I was just arguing semantics a bit. He said you can play any game on your system with any account. This is not true. Would the PSN account that purchased these games be removed by Sony? No. But his statement was not entirely correct.

 

[iapetus]

Not that any of us read them

And not that they have any legal standing inasmuch as they go against consumer rights.

 

[Beer Monkey]

For those with CFW, why would you update to 3.56 in the first place? Aren't there hacks out there to bypass firmware requirements for games?

There will be hacks and new custom firmwares. It's early, that's all.

 

[kamorra]

It's not like I can rip a PS3 game, shrink it down and run it on my iPod, PSP or DS *trollface*

Spoiler

Don't take that too seriously, lol

Ha! With CFW I can play all PS3 games via Remote Play on my PSP.

 

[N.A]

I'm assuming that the IRC log isn't a fabrication. It reads in a fairly valid manner, and leads to some fairly straightforward conclusions.

There are really two things to remember here:

1. If Sony revokes the pre-existing keys that they have, pre-existing software (like games on discs) won't run. Therefore they won't revoke those keys.

2. Any system on the internet is vulnerable.

What they've done here is added a vulnerability to the PS3 - one that a couple of guys on IRC can learn how to use.

I'm hoping that the new vulnerability uses a new private/public key combination to validate any code that it executes.

The theoretical doomsday scenario is that someone finds their way on to a PSN login server, uploads a little executable that bricks PS3s (all you really need to do is throw any old set of bits at the boot flash), and installs a script to use the remote execution functionality.
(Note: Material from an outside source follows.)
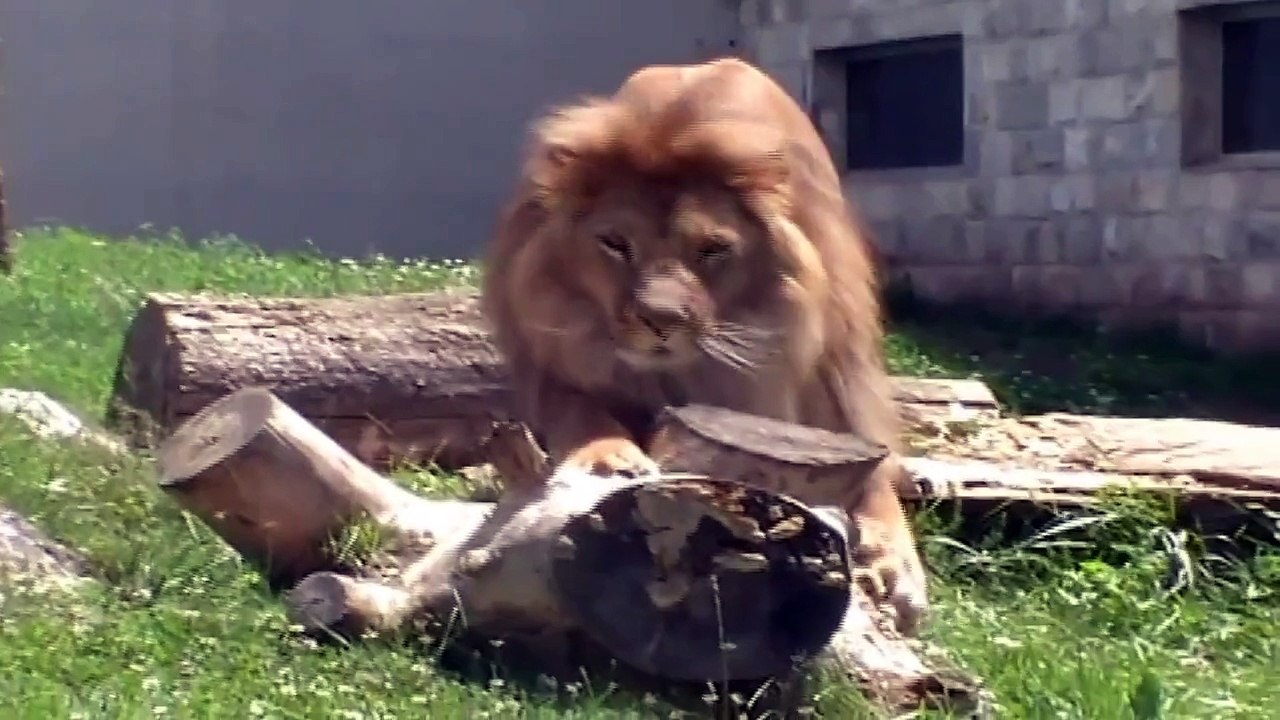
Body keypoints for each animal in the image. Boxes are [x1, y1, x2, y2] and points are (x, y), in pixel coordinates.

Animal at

I'm not saying that it's trivial, but the script and the bricker can be prepared ahead of time, and eventually a sysadmin at Sony is going to slip up and some hacker will be on the inside. That is if one wasn't a year or three ago and left a rootkit.....

Sony don't need to revoke the keys. They just use the new, fixed keys they implemented in 3.56. They then include a value in the file header that identifies itself as using the new keys and the PS3 will decrypt it.

They would then presumably make any code executed remotely have to be signed with these new keys.